As defined in 29 U.S.C. § 203(g), "[T]he words `suffer' and `permit' [means for the employee to work] `with the knowledge of the employer.'" Fox v. Summit King Mines, 143 F.2d 926, 931 (9th Cir. 1944). An employer armed with such knowledge cannot stand idly by and allow an employee to perform overtime work without proper compensation, even if the employee does not make a claim for the overtime compensation. See Forrester v. Roth's I.G.A. Foodliner, Inc., 646 F.2d 413, 414 (9th Cir.1981).

C. Donning and Doffing

Under the FLSA, employers must pay employees for all "hours worked." See 29 U.S.C. § 207 (1999); Alvarez v. IBP. Inc., 339 F.3d 894, 902-903 (9th Cir.2003). "Work," the Supreme Court has long noted, is "physical or mental exertion (whether burdensome or not) controlled or required by the employer and pursued necessarily and primarily for the benefit of the employer." See Tenn. Coal, Iron & R. Co. v. Muscoda Local No. 123, 321 U.S. 590, 598, 64 S.Ct. 698, 88 L.Ed. 949 (1944).

Whether activity is "work" is simply a threshold matter, and does not mean, without more, that the activity is necessarily compensable. Alvarez, 339 F.3d at 902-903. The Portal-to-Portal Act of 1947 relieves an employer of responsibility for compensating employees for "activities which are preliminary or postliminary to [the] principal activity or activities" of a given job. 29 U.S.C. § 254(a) (1999).

Not all "preliminary or postliminary" activities can go uncompensated, however. "Activities performed either before or after the regular work shift," the Supreme Court has stated, are compensable "if those activities are an integral and indispensable part of the principal activities." Steiner v.

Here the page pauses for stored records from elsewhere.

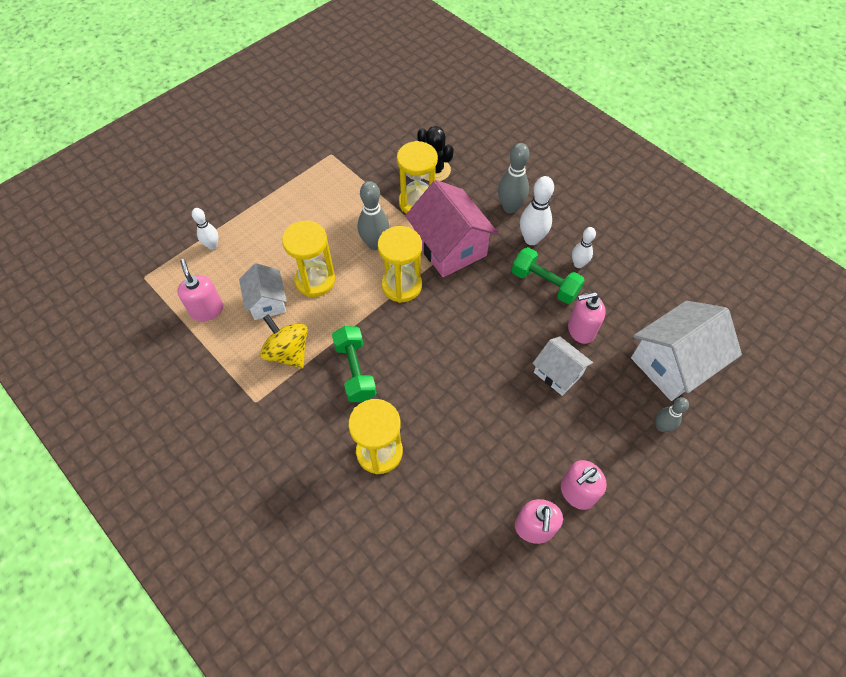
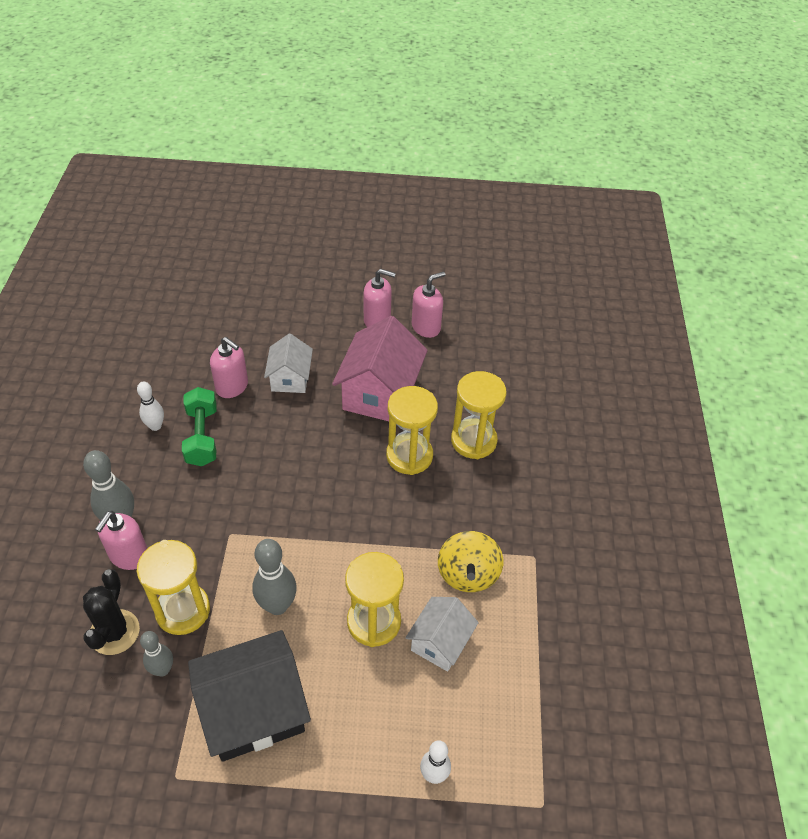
camera: 135 degrees left, 10 degrees down
(207, 310) = (505, 691): pink soap dispenser -> pink soap dispenser (129, 556)
(328, 198) = (254, 710): none -> black house
(355, 371) = (429, 508): green dumbbell -> none
(401, 285) = (307, 542): yellow hourglass -> yellow hourglass (409, 456)
(450, 247) = (221, 536): pink house -> pink house (380, 393)
(531, 239) = (152, 477): white bowling pin -> none
(661, 426) = (278, 303): grey bowling pin -> grey bowling pin (162, 669)
(673, 363) = (213, 321): white house -> none

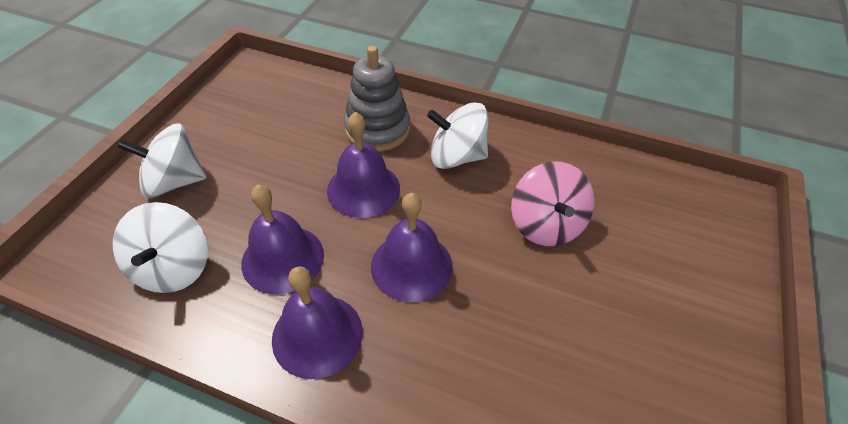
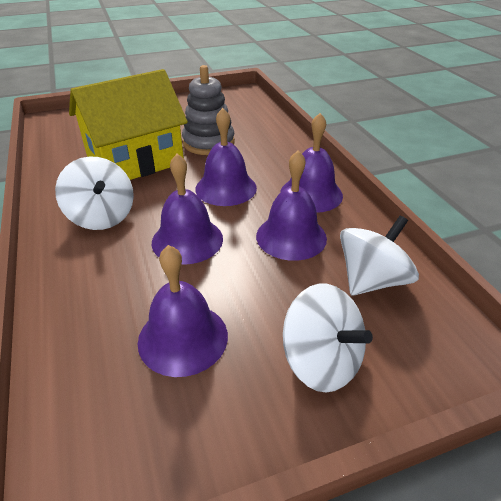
camera: 130 degrees left, 10 degrees down
(276, 136) = (183, 338): none -> purple bell
(377, 129) = (104, 275): grey stacking toy -> grey stacking toy (208, 143)
(546, 224) = (135, 161): pink spinning top -> yellow house

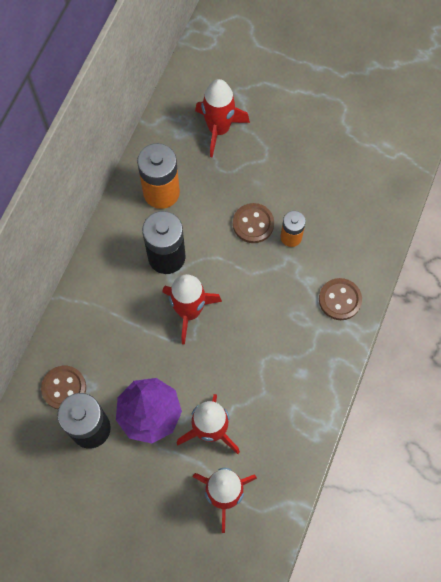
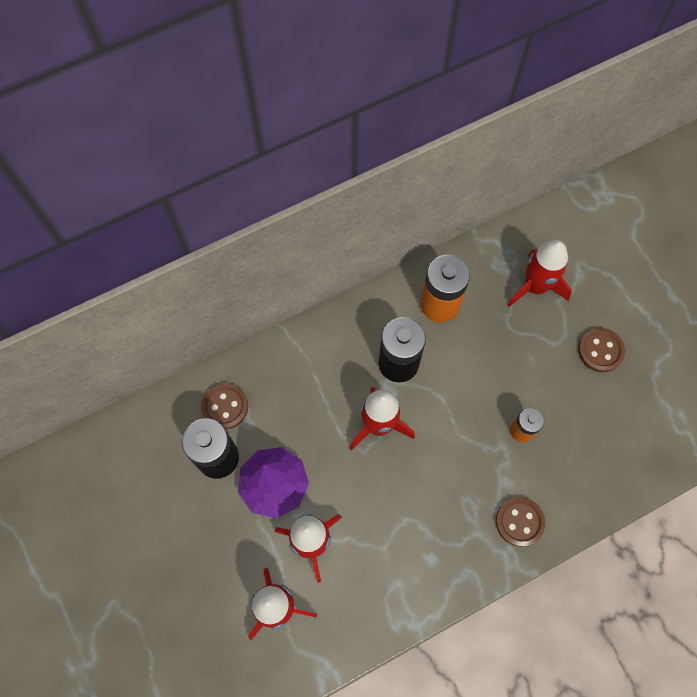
camera: 40 degrees right, 0 degrees up
(253, 224) = (497, 393): brown button -> brown button (600, 350)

Mitchell, 350 U.S. 247, 256, 76 S.Ct. 330,100 L.Ed. 267 (1956); see also Mitchell v. King Packing Co., 350 U.S. 260, 261, 76 S.Ct. 337, 100 L.Ed. 282 (1956); 29 C.F.R. § 790.7(h) (1999) ("An activity which is a `preliminary' or `postliminary' activity under one set of circumstances may be a principal activity under other conditions.").